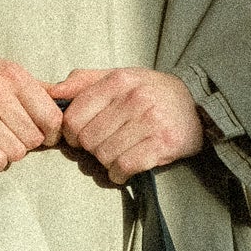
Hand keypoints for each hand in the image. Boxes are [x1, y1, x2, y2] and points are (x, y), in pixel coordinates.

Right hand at [0, 47, 64, 170]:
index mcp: (13, 75)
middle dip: (27, 143)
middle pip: (34, 139)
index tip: (42, 134)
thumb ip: (35, 88)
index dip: (51, 132)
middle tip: (11, 136)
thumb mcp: (3, 69)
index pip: (52, 117)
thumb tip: (67, 101)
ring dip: (9, 152)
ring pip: (15, 153)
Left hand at [48, 67, 204, 184]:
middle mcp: (134, 99)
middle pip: (87, 140)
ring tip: (118, 154)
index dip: (70, 133)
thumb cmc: (152, 93)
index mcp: (118, 81)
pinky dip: (119, 174)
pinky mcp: (163, 144)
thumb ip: (84, 81)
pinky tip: (124, 169)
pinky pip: (124, 167)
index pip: (74, 116)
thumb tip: (52, 91)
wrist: (198, 105)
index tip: (80, 137)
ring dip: (106, 162)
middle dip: (90, 149)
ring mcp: (150, 122)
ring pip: (104, 155)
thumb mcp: (120, 76)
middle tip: (102, 146)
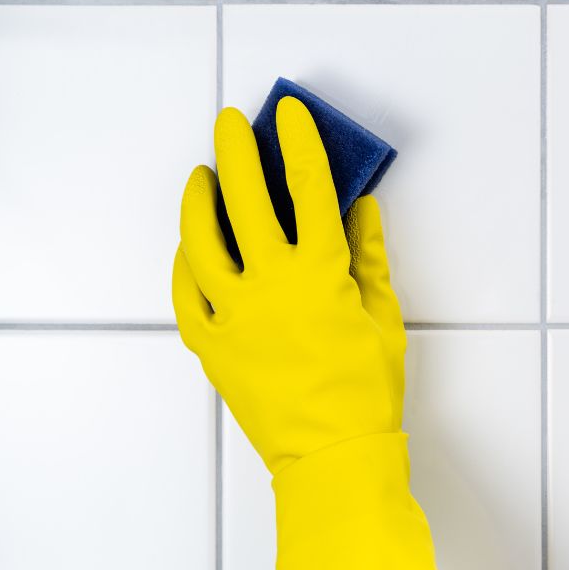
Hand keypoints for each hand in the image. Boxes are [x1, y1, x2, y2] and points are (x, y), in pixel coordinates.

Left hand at [171, 97, 404, 474]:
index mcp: (321, 273)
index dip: (299, 143)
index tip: (290, 115)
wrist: (334, 454)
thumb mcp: (384, 316)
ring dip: (198, 200)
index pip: (309, 187)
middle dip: (238, 151)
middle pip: (247, 199)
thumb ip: (370, 256)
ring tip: (200, 176)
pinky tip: (188, 247)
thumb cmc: (366, 391)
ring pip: (201, 240)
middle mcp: (271, 284)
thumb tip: (363, 210)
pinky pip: (185, 293)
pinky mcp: (212, 344)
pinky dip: (184, 264)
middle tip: (231, 124)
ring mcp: (234, 314)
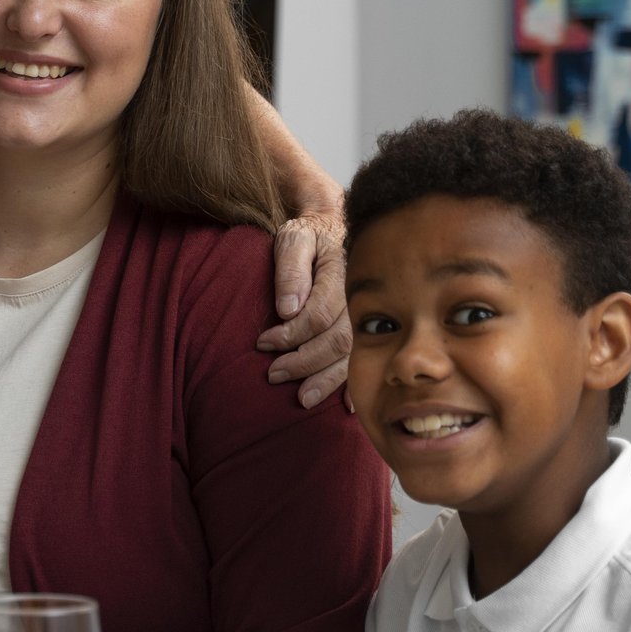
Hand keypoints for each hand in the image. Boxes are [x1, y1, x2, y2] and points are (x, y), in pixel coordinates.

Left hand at [258, 209, 350, 408]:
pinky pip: (365, 358)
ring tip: (303, 398)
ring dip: (327, 380)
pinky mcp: (366, 326)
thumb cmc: (308, 233)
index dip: (291, 334)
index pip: (318, 314)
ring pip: (352, 354)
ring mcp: (367, 313)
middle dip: (305, 362)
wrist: (335, 225)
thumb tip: (288, 308)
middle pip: (338, 340)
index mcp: (341, 274)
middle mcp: (359, 297)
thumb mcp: (294, 237)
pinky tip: (348, 406)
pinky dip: (355, 383)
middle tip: (274, 374)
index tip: (264, 343)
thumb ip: (290, 269)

# # # # # # #

> **What is needed**
Copy out the listing above in full and keep the pictures out.

> **Response to the exercise**
Hand keypoints for each hand in the image. Boxes are [x1, y1, x2, y2] and points are (x, y), in pixel coordinates.

Right hand at [0, 47, 64, 170]:
index mcp: (13, 75)
middle dip: (27, 143)
middle pip: (34, 139)
index tip: (42, 134)
thumb ip: (35, 88)
index dip: (51, 132)
middle tip: (11, 136)
thumb mcp: (3, 69)
index pip: (52, 117)
thumb tip: (67, 101)
ring dip: (9, 152)
ring pip: (15, 153)
Left hand at [48, 67, 204, 184]:
middle mcp: (134, 99)
middle pip: (87, 140)
ring tip: (118, 154)
index dip: (70, 133)
thumb cmc: (152, 93)
index mcp: (118, 81)
pinky dip: (119, 174)
pinky mcp: (163, 144)
thumb ip: (84, 81)
pinky tip: (124, 169)
pinky pip: (124, 167)
index pip: (74, 116)
thumb tip: (52, 91)
wrist: (198, 105)
index tip: (80, 137)
ring dip: (106, 162)
middle dip: (90, 149)
ring mcp: (150, 122)
ring pip: (104, 155)
thumb mcp: (120, 76)
middle tip: (102, 146)
Hand keypoints for each hand in the image. Boxes are [x1, y1, x2, y2] and points are (x, y), in pixel coordinates.

Left hand at [171, 97, 404, 474]:
index mcp: (321, 273)
index dip: (299, 143)
index tip: (290, 115)
wrist: (334, 454)
thumb mcp: (384, 316)
ring dip: (198, 200)
index pip: (309, 187)
middle dip: (238, 151)
middle pip: (247, 199)
thumb ip: (370, 256)
ring tip: (200, 176)
pinky tip: (188, 247)
thumb cmc: (366, 391)
ring pip: (201, 240)
middle mcp: (271, 284)
thumb tip: (363, 210)
pinky pip: (185, 293)
pinky mcp: (212, 344)
pinky dip: (184, 264)
middle tip: (231, 124)
ring mcp: (234, 314)
Hand keypoints for each hand in the image. Boxes are [x1, y1, x2, y2] and points are (x, y), in pixel coordinates.

Left hand at [258, 209, 350, 408]:
pinky pip: (365, 358)
ring tip: (303, 398)
ring dip: (327, 380)
pinky mcp: (366, 326)
thumb cmc: (308, 233)
index dip: (291, 334)
index pip: (318, 314)
ring pip: (352, 354)
ring mcp: (367, 313)
middle dip: (305, 362)
wrist: (335, 225)
thumb tip: (288, 308)
middle pip: (338, 340)
index mcp: (341, 274)
middle mcp: (359, 297)
thumb mcp: (294, 237)
pinky tip: (348, 406)
pinky dip: (355, 383)
middle tip: (274, 374)
index tip: (264, 343)
thumb ip: (290, 269)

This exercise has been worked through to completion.